For graphics, cairo-sml is an open source interface to the Cairo graphics library. For machine learning, a library for graphical models exists.

==Implementations==
Implementations of Standard ML include the following:

Standard
- HaMLet: a Standard ML interpreter that aims to be an accurate and accessible reference implementation of the standard
- MLton (mlton.org): a whole-program optimizing compiler which strictly conforms to the Definition and produces very fast code compared to other ML implementations, including backends for LLVM and C
- Moscow ML: a light-weight implementation, based on the Caml Light runtime engine which implements the full Standard ML language, including modules and much of the basis library
- Poly/ML: a full implementation of Standard ML that produces fast code and supports multicore hardware (via Portable Operating System Interface (POSIX) threads); its runtime system performs parallel garbage collection and online sharing of immutable substructures.
- Standard ML of New Jersey (smlnj.org): a full compiler, with associated libraries, tools, an interactive shell, and documentation with support for Concurrent ML
- SML.NET: a Standard ML compiler for the Common Language Runtime with extensions for linking with other .NET framework code
- ML Kit : an implementation based very closely on the Definition, integrating a garbage collector (which can be disabled) and region-based memory management with automatic inference of regions, aiming to support real-time applications

Derivative
- Alice: an interpreter for Standard ML by Saarland University with support for parallel programming using futures, lazy evaluation, distributed computing via remote procedure calls and constraint programming
- SML#: an extension of SML providing record polymorphism and C language interoperability. It is a conventional native compiler and its name is not an allusion to running on the .NET framework
- SOSML: an implementation written in TypeScript, supporting most of the SML language and select parts of the basis library

Research
- CakeML is a REPL version of ML with formally verified runtime and translation to assembler.
- Isabelle (Isabelle/ML ) integrates parallel Poly/ML into an interactive theorem prover, with a sophisticated IDE (based on jEdit) for official Standard ML (SML'97), the Isabelle/ML dialect, and the proof language. Starting with Isabelle2016, there is also a source-level debugger for ML.
- Poplog implements a version of Standard ML, along with Common Lisp and Prolog, allowing mixed language programming; all are implemented in POP-11, which is compiled incrementally.
- TILT is a full certifying compiler for Standard ML which uses typed intermediate languages to optimize code and ensure correctness, and can compile to typed assembly language.
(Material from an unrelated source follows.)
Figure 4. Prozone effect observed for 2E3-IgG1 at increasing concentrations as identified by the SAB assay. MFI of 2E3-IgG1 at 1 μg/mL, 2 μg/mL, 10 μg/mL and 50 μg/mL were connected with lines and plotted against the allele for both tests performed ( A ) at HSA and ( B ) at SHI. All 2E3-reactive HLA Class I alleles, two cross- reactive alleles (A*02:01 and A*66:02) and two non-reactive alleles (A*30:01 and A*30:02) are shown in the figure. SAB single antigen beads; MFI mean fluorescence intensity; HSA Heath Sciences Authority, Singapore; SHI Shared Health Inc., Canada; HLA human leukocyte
All of these implementations are open-source and freely available. Most are implemented themselves in Standard ML. There are no longer any commercial implementations; Harlequin, now defunct, once produced a commercial IDE and compiler called MLWorks which passed on to Xanalys and was later open-sourced after it was acquired by Ravenbrook Limited on April 26, 2013.

==Major projects using SML==
The IT University of Copenhagen's entire enterprise architecture is implemented in around 100,000 lines of SML, including staff records, payroll, course administration and feedback, student project management, and web-based self-service interfaces.

The proof assistants HOL4, Isabelle, LEGO, and Twelf are written in Standard ML. It is also used by compiler writers and integrated circuit designers such as ARM.